There are three common myths that plague us in love, now let’s analyze if this emanation is what we think it is, or if there is something more to it.

Myth #1: A person’s mindset depends on the environment

“That’s how he is, he doesn’t know how to think for people. He’s very talented, just a little bit self-centered because his parents spoiled him too much when he was a kid, and it’s about as hard to change now ……”

The real principle is: take responsibility for No one is really limited by anything. All limitations are only temporary, and a large part of all reluctance, inability, helplessness, and abandonment is interspersed with your willingness to give up your choices, not to be irresponsible, but to take the opportunity to change After giving up the opportunity to change, you still have to bear the consequences. The real situation is that circumstances do influence people, but it is you who makes the final decision.

Myth #2: People can’t change

“You have to realize that people have lived to this age and many of their personality habits and attitudes have taken shape, and you think you’ve only been involved in her life for a few years, how much more can you change her?”

The real principle is: attitude influences action

Here I’ll make some corrections, Chapman says it very simply in his book Simply, use your attitude to influence the other person’s attitude. But, to paraphrase what Heine said in his Hong Kong speech, “It’sdifficult, butpossible!”

Sometimes we find certain things very intolerable because of a mindset that things are very intolerable because of a mindset. In a way, it is an attitude towards the matter. If you reflexively resent the thing or the person, then you are less willing to accept it even if it is a favorable aspect for you. That’s the attitude.

Action may not be immediate, but the attitude changes, both in terms of a change in your own perception and a willingness to work to change the situation. The heart and mind are brought closer together when there is a willingness to work on each other.

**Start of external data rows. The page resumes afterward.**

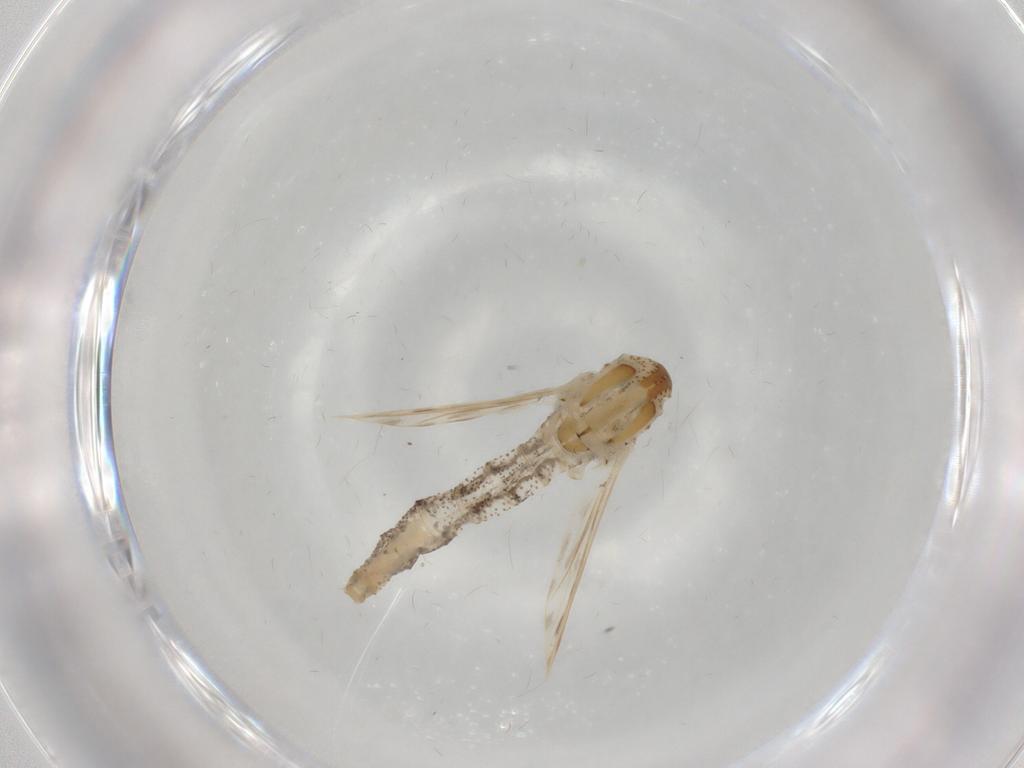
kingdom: Animalia
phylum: Arthropoda
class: Insecta
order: Diptera
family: Chaoboridae
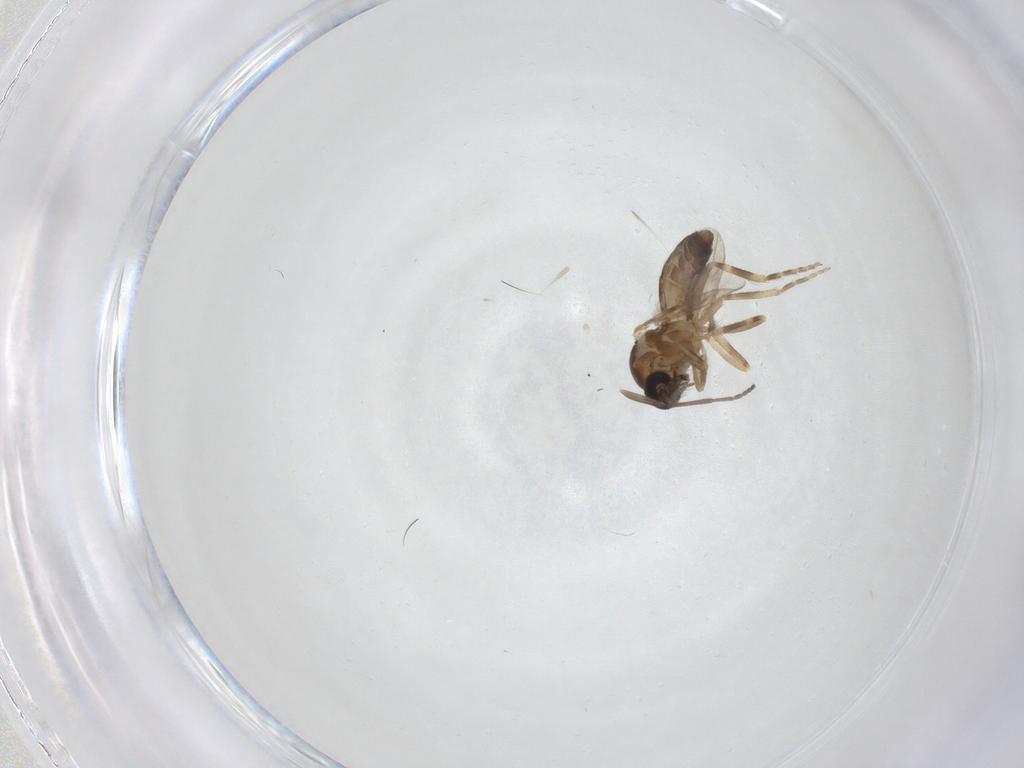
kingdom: Animalia
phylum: Arthropoda
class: Insecta
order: Diptera
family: Ceratopogonidae
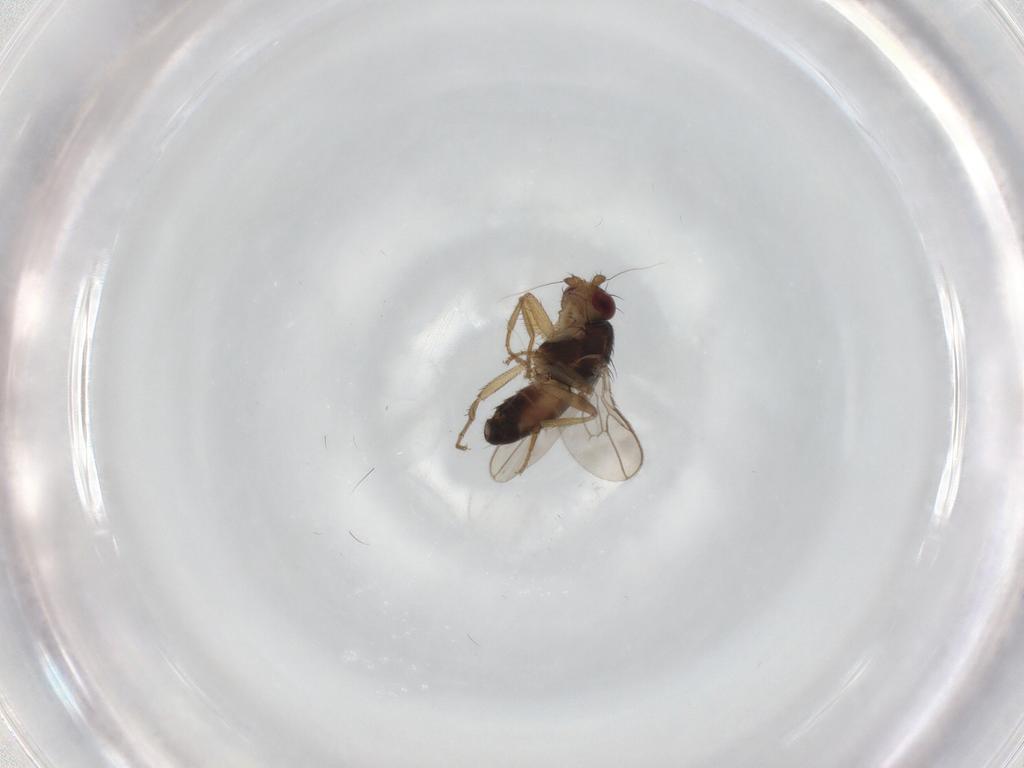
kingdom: Animalia
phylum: Arthropoda
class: Insecta
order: Diptera
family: Sphaeroceridae
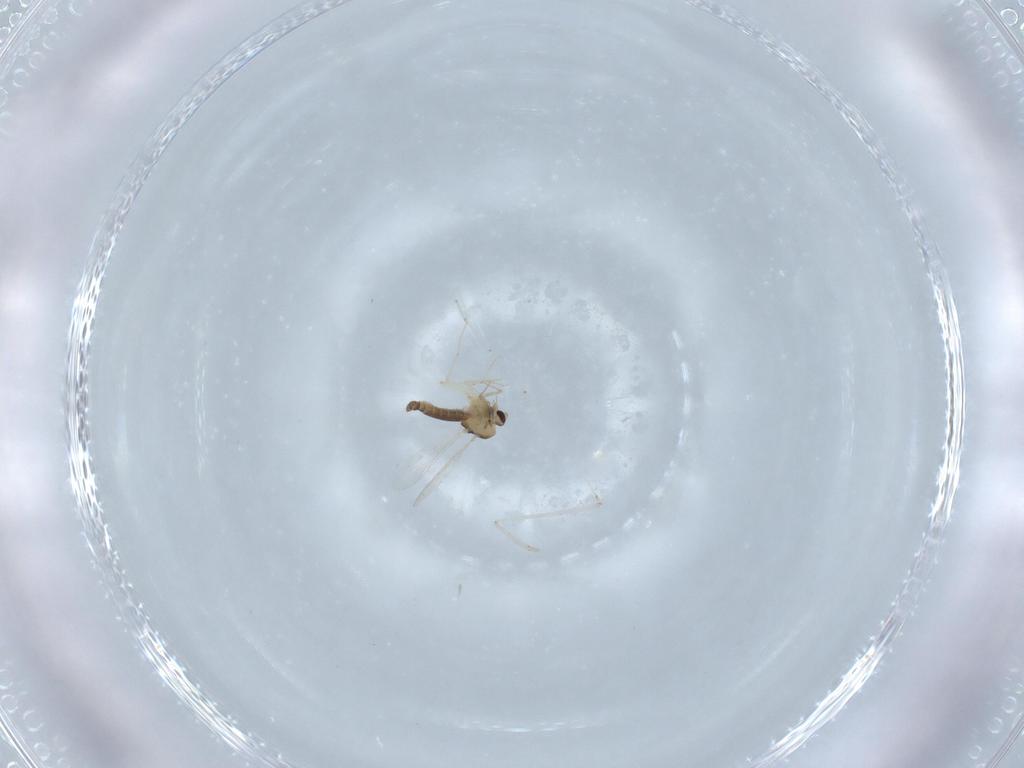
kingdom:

Myth #3: When you’re in a bad relationship, you only have two choices, put up with it or leave

Myth #3: When you’re in a bad relationship, you only have two choices, put up with it or leave

When you try to change the other person, it is often in vain, so you often choose not to express it or leave. Here, you are ignoring the fact that people are free, and the changes that are required of the other person in order to maintain the relationship are many times seen as a form of domination by the other person.

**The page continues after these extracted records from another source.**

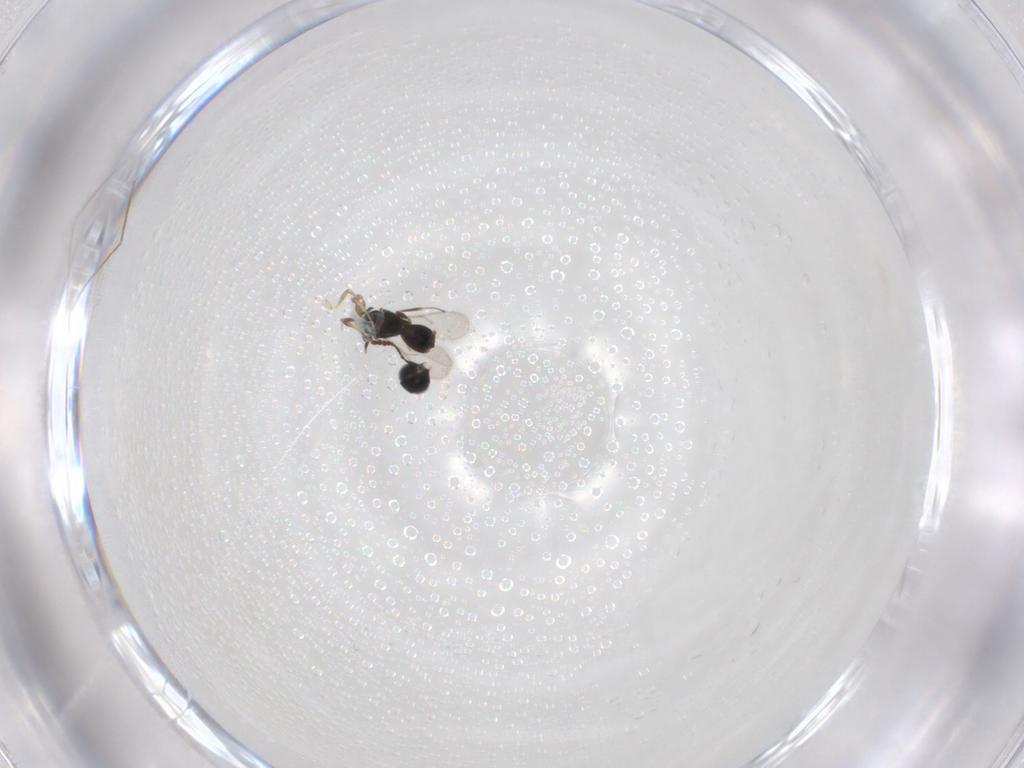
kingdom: Animalia
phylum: Arthropoda
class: Insecta
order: Hymenoptera
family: Scelionidae
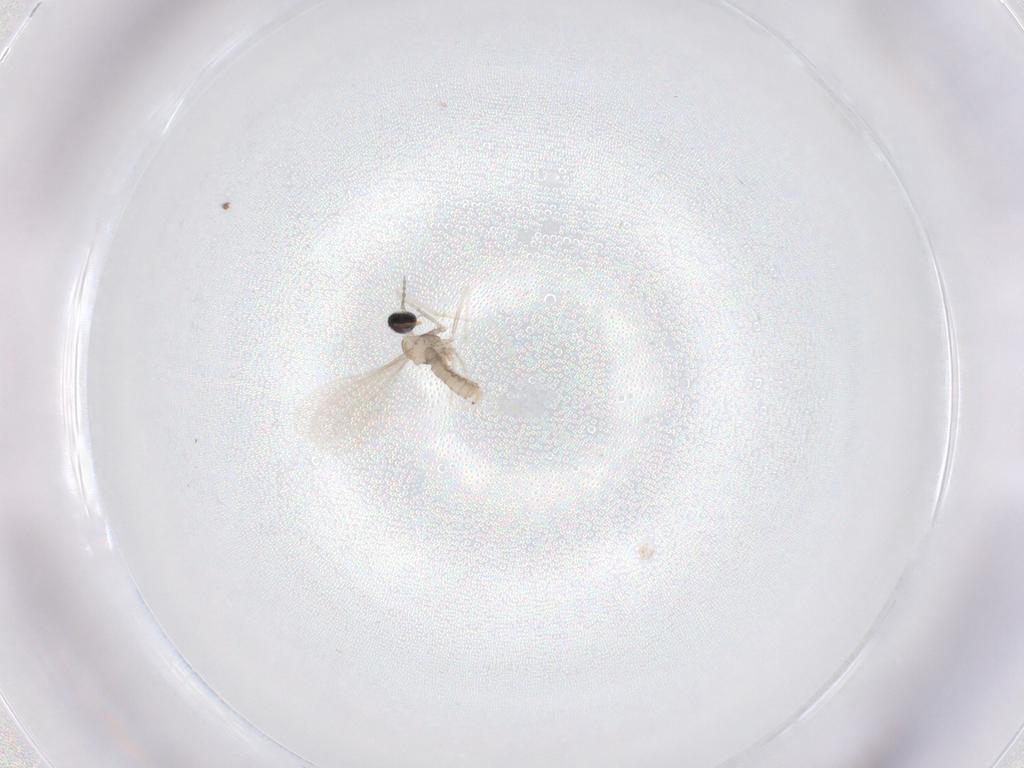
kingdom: Animalia
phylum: Arthropoda
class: Insecta
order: Diptera
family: Cecidomyiidae
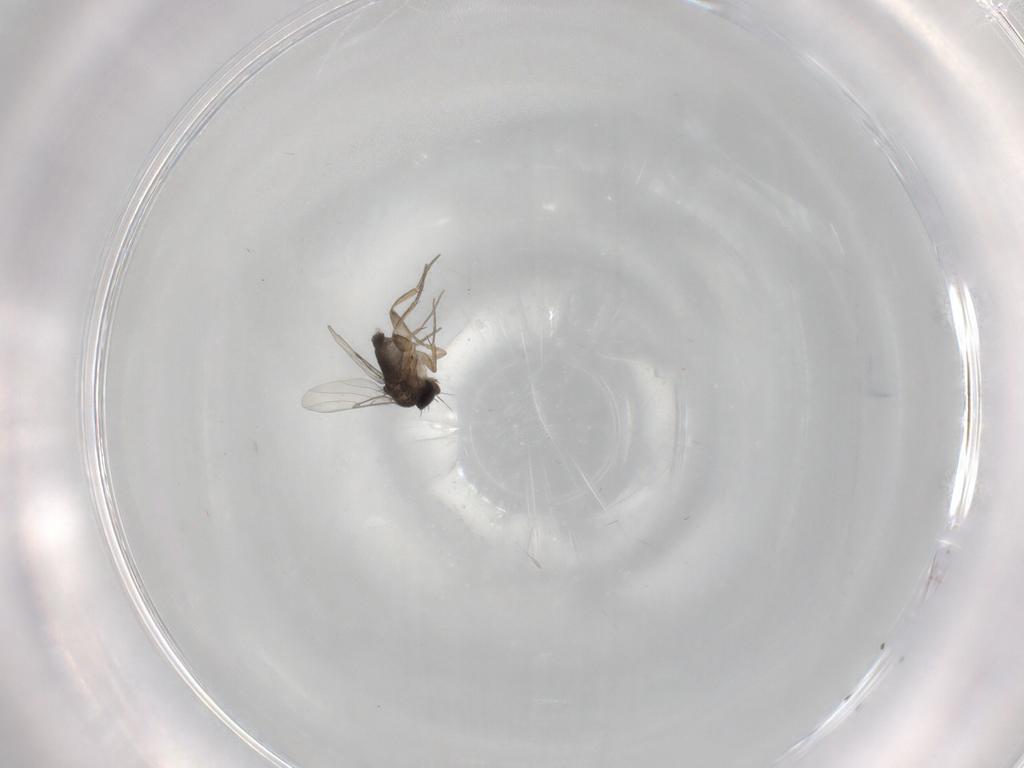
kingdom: Animalia
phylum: Arthropoda
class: Insecta
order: Diptera
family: Phoridae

The true principle is: I can’t change him, but I can influence him; I can’t dominate her, but I can make her value my needs

Just be prepared that most of the impact is slow and the change may still be repeated, but of course there are some quick dramatic changes, but they require risk-taking and the right timing.

If the change he’s asking you to make, or the change you’re making is because “you want to be like that,” you want to be better, not just for him, then it’s time for you to get off the It’s time to get off the computer desk, get up and move on with the relationship, get on the phone and tell him, “I think about you and I love you.

Expressing love clearly is a very useful way to be in a relationship, and it’s also important to think about it in a calm and different way. Don’t stress about how much you’ve been wronged or how you have to follow. Listening and communication are the constant principles of getting along between people. When that person is the one you want to work with for the rest of your life, why not give more tolerance?